Ministerium hält am Standort fest

Das Bundesministerium für Familie hält am Standort Neustrelitz fest. „Ein starkes Ehrenamt und ausgeprägtes bürgerschaftliches Engagement sind Markenzeichen unseres Landes. In Deutschland engagieren sich rund 30 Millionen Menschen für das Gemeinwohl, zum Beispiel in Sport- und Kulturvereinen, Kirchen, Rettungsorganisationen, Umweltorganisationen, den Freiwilligendiensten und in der Wohlfahrtspflege. Dieses Engagement ist jedoch ungleich verteilt. Insbesondere in den ostdeutschen Ländern sowie in strukturschwachen und ländlichen Regionen sind bürgerschaftlich und ehrenamtlich getragene Strukturen auf besondere Unterstützung angewiesen. So sind nur 9 Prozent aller Bürgerstiftungen und nur 15 Prozent aller Freiwilligenagenturen Deutschlands im Osten angesiedelt“, sagte eine Sprecherin des Ministeriums. Ob in Neustrelitz durch die Stiftung tatsächlich 100 Arbeitsplätze entstehen, ließ das Ministerium offen. „Erst nach Abschluss des Gesetzgebungsverfahrens voraussichtlich im 1. Quartal 2020 wird klar sein, wie die Personalausstattung der Stiftung aussehen wird“, so die Sprecherin.

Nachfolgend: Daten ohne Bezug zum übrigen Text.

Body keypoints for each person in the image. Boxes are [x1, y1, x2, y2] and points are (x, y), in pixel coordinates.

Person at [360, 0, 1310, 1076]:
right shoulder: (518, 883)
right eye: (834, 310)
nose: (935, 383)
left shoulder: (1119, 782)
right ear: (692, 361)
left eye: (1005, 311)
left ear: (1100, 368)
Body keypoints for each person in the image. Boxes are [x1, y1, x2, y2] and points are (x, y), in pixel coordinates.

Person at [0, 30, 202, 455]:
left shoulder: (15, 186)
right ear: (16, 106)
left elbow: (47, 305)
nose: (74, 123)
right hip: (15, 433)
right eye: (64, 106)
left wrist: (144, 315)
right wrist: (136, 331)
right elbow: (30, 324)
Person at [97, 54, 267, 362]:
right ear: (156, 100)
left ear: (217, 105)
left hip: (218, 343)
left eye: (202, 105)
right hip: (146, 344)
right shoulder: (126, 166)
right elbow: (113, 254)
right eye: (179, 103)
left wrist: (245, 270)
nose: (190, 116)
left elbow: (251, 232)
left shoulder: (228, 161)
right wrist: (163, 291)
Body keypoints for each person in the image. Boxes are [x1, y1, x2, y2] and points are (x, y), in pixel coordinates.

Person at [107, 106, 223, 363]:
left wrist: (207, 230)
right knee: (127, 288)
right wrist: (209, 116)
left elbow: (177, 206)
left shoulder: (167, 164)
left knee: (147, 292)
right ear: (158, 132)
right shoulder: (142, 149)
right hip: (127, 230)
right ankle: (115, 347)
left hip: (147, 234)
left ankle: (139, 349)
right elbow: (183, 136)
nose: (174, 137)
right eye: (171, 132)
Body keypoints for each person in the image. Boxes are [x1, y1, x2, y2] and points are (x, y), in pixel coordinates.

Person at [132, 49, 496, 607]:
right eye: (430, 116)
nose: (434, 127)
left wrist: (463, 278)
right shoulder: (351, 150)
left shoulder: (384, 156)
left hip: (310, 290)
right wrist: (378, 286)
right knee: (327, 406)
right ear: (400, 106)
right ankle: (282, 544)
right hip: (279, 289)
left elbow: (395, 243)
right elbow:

32,5 Millionen Euro im Bundesetat vorgesehen

Schwerpunkte der Arbeit sollen die Digitalisierung im Engagement, Entbürokratisierung, Nachwuchsgewinnung sowie die Engagementförderung auf dem Land und in Ostdeutschland sein. Die Stiftung soll Ehrenamtsstrukturen stärken sowie Bund, Länder, Kommunen, Wirtschaft und Zivilgesellschaft vernetzen. Im Bundeshaushalt sind 32,5 Millionen Euro für die Stiftung vorgesehen.

Der Deutsche Kulturrat ist der Spitzenverband der deutschen Kultur­verbände und hat seinen Sitz in Berlin. Er versteht sich als Ansprechpartner der Politik und Verwaltung des Bundes, der Länder und der Europäischen Union.